In their article, “The Difference Between Cultural Exchange and Cultural Appropriation,” Everyday Feminism writer Jarune Uwujaren says that many Westerners are used to taking others’ cultures.

“We tend to think of this as cultural exchange when really, it’s no more an exchange than pressuring your neighbors to adopt your ideals while stealing their family heirlooms,” Uqujaren said. Uwujaren is a prominent progressive activist and writer and was unable to comment for this story.

Members of the fashion community are not immune to this mentality.

“Everything is an advancement of borrowing from another culture,” said Marketing Professor Michael Carberry. “Fashion designers are creative people. If you or I were a creative designer, we would look to examples, we try to be original, we try to be creative too. You’re trying to look forward; what’s hot, what’s not — you might look back thousands and thousands of years”

This is where cultural appropriation is confused with cultural appreciation. In reality these things are very different. Cultural appreciation is more than attributing credit where credit is due; it is fully understanding the cultural significance while acknowledging the social impact of one’s actions.
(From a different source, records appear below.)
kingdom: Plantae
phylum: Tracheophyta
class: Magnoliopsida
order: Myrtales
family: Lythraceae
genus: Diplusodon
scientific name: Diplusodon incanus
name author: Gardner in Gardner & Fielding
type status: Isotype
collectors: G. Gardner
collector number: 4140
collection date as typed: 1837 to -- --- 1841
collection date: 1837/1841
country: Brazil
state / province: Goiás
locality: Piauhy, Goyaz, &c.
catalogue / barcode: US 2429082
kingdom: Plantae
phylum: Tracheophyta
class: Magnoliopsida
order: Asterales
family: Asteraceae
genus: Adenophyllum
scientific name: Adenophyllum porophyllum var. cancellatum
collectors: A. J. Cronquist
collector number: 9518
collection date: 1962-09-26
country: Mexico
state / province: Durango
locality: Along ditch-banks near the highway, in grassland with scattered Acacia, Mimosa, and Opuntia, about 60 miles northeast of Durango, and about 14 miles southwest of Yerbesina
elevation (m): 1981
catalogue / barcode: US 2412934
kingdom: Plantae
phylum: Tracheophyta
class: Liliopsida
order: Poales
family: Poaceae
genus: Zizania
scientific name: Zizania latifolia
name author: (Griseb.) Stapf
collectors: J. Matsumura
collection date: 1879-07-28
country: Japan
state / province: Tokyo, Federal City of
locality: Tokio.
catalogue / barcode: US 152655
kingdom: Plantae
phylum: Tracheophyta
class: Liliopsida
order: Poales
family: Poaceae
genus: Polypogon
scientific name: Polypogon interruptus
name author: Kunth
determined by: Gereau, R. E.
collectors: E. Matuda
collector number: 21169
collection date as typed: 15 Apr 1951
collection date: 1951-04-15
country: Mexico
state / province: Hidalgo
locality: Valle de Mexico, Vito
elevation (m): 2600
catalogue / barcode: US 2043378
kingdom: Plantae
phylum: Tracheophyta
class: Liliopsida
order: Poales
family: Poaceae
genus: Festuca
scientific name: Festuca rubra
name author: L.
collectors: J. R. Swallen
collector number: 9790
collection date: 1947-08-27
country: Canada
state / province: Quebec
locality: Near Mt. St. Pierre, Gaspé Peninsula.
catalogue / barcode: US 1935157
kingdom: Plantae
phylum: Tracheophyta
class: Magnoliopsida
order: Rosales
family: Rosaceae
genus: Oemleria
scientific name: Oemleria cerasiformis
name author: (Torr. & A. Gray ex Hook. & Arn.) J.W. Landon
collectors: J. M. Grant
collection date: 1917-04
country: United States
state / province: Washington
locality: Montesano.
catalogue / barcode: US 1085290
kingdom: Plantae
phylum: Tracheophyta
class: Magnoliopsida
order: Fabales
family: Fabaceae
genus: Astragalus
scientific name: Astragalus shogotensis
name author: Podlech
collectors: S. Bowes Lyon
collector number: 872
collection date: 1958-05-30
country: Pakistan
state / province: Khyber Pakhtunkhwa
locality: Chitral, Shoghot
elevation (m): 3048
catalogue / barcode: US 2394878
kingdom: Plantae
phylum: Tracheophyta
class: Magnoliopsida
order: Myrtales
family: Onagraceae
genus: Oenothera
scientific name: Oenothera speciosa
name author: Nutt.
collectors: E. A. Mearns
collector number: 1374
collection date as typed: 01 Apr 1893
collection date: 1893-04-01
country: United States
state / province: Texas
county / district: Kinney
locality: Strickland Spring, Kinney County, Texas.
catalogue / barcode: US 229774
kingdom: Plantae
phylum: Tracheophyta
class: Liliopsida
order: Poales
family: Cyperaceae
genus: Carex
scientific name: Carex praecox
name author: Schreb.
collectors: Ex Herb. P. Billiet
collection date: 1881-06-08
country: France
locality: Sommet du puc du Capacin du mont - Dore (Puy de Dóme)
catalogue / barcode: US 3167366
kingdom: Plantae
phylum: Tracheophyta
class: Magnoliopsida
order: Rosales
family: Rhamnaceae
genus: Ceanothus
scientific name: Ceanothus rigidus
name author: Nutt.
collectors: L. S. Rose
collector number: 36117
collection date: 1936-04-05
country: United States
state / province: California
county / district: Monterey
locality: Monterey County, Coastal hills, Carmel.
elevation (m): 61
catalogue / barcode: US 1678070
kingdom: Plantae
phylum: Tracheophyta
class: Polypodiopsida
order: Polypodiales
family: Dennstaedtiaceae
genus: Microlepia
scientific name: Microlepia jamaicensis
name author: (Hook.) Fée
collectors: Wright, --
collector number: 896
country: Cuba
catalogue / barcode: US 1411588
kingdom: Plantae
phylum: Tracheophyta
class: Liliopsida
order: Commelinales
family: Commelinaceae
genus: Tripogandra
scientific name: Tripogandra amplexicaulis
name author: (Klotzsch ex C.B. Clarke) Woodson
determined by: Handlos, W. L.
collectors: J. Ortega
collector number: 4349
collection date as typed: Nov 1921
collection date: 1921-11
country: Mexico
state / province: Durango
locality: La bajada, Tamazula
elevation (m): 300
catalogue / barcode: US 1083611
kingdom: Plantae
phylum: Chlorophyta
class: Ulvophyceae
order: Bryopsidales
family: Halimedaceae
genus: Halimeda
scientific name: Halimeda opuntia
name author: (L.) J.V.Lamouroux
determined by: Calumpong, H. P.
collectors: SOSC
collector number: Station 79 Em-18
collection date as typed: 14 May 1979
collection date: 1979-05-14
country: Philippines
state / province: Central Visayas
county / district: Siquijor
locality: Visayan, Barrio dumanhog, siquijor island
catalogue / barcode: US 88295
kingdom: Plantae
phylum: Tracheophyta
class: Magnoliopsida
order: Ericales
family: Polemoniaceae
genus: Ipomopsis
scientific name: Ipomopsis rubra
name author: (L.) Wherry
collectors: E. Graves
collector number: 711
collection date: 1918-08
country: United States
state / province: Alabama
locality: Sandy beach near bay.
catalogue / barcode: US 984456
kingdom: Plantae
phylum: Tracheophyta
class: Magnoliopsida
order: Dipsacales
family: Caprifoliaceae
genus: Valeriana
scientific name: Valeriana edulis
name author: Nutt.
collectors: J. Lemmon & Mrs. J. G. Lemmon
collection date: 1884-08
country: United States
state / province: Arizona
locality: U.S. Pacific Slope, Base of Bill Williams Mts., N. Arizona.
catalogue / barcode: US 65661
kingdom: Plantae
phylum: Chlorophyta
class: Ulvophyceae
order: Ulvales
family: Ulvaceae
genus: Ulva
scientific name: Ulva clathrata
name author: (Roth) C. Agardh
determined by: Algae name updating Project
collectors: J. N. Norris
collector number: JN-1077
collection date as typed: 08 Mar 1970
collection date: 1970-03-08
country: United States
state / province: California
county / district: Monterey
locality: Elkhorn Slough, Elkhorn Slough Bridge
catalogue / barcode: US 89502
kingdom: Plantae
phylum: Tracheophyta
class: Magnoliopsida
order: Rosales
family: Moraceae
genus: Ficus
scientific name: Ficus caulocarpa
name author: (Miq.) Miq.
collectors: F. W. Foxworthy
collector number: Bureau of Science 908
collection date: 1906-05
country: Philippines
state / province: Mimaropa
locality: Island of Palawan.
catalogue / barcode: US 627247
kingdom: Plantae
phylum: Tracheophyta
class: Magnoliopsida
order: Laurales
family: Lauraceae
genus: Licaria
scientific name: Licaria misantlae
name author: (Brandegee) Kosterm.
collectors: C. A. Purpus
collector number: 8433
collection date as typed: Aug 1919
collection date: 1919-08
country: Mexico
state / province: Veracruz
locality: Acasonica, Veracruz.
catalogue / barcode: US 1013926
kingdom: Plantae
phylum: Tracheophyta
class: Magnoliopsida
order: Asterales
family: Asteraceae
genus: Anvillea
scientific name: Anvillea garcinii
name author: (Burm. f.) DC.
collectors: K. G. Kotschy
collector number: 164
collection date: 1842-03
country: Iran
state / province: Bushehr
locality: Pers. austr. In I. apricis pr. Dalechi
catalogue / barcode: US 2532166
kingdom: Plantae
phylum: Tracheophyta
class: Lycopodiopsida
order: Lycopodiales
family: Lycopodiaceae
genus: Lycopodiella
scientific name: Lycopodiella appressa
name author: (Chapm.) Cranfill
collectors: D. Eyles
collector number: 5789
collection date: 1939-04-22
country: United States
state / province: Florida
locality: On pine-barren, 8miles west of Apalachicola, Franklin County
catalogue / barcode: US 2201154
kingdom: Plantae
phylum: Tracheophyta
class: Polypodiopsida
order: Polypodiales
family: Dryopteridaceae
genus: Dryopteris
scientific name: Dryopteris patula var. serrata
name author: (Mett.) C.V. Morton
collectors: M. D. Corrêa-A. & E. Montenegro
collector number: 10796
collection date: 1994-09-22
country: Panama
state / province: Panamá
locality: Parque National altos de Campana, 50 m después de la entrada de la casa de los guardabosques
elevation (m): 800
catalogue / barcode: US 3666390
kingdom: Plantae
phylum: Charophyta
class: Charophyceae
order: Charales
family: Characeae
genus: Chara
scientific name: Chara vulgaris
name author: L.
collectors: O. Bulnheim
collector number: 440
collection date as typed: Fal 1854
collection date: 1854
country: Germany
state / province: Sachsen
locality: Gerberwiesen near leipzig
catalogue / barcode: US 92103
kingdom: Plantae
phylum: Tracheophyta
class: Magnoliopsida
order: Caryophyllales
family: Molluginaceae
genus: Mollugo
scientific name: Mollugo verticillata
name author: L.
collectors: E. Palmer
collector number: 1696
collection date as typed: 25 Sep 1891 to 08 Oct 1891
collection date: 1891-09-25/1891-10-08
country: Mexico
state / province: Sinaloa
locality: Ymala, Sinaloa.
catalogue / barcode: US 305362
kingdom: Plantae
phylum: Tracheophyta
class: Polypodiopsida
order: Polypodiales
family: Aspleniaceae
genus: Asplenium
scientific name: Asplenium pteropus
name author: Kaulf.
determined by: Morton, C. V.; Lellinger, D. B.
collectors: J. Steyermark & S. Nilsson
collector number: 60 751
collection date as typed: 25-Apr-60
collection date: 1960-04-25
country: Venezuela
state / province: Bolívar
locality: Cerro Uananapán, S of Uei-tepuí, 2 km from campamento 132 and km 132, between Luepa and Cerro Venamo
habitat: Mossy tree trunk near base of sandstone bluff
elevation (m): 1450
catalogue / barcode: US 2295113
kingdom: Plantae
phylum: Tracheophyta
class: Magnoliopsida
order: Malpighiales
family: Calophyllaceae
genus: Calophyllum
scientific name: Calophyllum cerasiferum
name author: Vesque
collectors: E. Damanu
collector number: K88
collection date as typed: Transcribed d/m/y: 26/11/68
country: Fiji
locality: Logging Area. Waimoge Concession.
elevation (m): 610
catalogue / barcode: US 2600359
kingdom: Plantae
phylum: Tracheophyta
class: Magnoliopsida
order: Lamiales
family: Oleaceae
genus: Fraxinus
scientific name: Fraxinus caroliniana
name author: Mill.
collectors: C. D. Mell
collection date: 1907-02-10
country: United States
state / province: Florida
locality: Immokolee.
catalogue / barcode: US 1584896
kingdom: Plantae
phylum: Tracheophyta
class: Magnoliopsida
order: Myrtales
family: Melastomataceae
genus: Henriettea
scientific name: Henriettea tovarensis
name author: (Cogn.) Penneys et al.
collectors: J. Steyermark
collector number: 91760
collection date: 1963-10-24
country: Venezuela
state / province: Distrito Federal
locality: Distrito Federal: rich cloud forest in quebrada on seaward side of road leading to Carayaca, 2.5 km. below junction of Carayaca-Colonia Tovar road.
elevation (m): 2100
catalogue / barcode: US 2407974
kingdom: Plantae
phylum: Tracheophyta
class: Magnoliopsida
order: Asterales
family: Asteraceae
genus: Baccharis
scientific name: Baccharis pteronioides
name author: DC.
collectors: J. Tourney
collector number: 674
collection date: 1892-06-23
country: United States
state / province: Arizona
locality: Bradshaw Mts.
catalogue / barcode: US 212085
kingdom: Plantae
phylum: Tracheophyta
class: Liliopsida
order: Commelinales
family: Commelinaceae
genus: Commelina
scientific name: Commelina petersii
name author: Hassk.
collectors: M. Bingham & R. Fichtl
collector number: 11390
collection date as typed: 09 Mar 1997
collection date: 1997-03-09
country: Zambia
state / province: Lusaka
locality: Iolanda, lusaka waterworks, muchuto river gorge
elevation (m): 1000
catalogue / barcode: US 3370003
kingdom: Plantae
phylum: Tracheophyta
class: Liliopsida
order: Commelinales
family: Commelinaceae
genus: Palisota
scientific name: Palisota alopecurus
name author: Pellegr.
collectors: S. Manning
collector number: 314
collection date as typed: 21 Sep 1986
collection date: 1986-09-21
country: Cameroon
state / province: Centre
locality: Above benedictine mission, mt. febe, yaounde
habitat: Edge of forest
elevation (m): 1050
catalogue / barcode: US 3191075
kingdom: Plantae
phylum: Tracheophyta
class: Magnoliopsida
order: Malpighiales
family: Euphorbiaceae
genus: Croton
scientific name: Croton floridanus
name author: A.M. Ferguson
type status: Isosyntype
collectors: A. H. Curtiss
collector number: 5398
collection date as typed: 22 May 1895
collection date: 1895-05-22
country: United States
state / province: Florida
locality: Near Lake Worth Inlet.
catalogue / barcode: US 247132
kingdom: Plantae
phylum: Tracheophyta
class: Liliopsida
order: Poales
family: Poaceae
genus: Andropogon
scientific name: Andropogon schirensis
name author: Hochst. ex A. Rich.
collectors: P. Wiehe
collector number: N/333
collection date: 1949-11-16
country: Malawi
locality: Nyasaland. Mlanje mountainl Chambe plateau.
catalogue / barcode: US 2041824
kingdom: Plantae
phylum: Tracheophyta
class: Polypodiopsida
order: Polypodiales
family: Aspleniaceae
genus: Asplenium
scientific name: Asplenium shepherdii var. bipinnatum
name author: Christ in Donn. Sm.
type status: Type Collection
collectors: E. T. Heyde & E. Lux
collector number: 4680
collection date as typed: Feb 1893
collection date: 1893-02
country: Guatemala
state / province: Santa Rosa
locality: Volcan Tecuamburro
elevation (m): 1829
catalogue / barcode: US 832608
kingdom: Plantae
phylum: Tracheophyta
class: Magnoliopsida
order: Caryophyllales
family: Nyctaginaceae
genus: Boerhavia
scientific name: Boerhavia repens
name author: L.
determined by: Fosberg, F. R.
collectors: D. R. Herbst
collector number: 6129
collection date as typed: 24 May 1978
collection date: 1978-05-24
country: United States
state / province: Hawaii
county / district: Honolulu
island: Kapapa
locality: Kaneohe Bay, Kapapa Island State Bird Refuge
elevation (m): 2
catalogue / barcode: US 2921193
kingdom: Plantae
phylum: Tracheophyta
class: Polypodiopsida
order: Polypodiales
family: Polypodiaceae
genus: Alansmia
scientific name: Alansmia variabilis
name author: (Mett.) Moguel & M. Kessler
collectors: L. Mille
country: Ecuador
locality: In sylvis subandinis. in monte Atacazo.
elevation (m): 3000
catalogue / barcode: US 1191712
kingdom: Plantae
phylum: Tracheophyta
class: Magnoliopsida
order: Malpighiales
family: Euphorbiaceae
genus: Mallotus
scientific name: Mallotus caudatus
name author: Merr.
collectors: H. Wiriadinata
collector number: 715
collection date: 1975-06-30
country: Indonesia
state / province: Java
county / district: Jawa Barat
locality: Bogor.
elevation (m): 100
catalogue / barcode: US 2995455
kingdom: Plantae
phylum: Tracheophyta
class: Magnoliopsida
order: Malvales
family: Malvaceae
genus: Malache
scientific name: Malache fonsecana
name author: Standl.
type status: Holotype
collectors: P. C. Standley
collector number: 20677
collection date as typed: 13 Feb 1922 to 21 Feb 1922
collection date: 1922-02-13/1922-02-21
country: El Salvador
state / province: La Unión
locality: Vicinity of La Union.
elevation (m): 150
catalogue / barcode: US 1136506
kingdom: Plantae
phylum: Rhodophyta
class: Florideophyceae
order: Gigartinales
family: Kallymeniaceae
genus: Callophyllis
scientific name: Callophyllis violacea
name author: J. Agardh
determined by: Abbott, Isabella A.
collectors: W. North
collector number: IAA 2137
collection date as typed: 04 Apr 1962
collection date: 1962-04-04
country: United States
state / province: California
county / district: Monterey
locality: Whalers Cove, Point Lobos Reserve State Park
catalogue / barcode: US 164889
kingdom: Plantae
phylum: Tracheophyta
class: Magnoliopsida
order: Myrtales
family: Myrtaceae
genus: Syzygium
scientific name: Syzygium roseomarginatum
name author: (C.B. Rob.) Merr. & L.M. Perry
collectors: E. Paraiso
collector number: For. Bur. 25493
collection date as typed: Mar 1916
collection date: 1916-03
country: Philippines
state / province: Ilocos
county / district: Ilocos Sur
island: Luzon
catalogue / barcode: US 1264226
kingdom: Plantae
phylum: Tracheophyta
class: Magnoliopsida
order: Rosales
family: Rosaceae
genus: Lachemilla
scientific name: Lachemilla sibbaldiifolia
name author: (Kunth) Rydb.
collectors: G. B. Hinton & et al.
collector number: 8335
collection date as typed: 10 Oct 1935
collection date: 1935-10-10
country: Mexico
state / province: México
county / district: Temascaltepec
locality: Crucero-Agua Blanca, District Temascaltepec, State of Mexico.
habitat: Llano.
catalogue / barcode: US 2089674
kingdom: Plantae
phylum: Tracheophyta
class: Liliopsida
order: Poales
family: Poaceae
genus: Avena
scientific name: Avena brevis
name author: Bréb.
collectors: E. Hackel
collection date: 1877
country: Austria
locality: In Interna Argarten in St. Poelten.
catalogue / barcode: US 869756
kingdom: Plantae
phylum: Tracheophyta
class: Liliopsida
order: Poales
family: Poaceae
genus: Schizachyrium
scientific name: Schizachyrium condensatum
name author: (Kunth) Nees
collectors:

“Cultural appreciation is appreciating rock n’ roll, but understanding that Elvis didn’t invent rock n’ roll,” Jung said.

How, then, are we to combat this practice that has been normalized in this country for so long? The first place to think about is where the money goes. For years, retailers have monetized minority culture for fashion without paying financial or symbolic credit to a trend’s cultural origin.

We all imagine that stereotype of fat cats sitting around the boardroom, planning which cultures they would like to exploit to sell t-shirts to 18-year-olds. Unfortunately, things aren’t that simple. In response to the question of what gets put on the clothing racks at Urban Outfitters, it’s entirely dependent on the consumers.

“If you don’t like what Urban Outfitters has or any other retailer you just at the end of the day don’t buy,” said Carberry.

It’s up to the people to decide whether or not culturally appropriative clothing becomes popular or not.

“There are trend setters that set the trends and, typically at colleges, they’re opinion leaders,” Carberry said. “There are guys and gals that are respected for their opinions, for their activities, for their interests and folks take a look at what they’re wearing and what they say and they’ll follow.”

Colleges also have an impact in responding to issues of cultural appropriation.

“You’re the ones who decide,” said Carberry. “You and your friends and your peers and the people throughout the United States your age group, you’re the ones that pick.”

But does bringing awareness to cultural appropriation through outlets like social media or discussions among friends and family stop the normalization of this practice?

“How many times have social media users called out designers for mimicking cornrows or locs?” said Moring. “It’s not that the communities affected aren’t speaking out or doing their part. Our demands must be met and that starts with the people in power shutting up and listening.”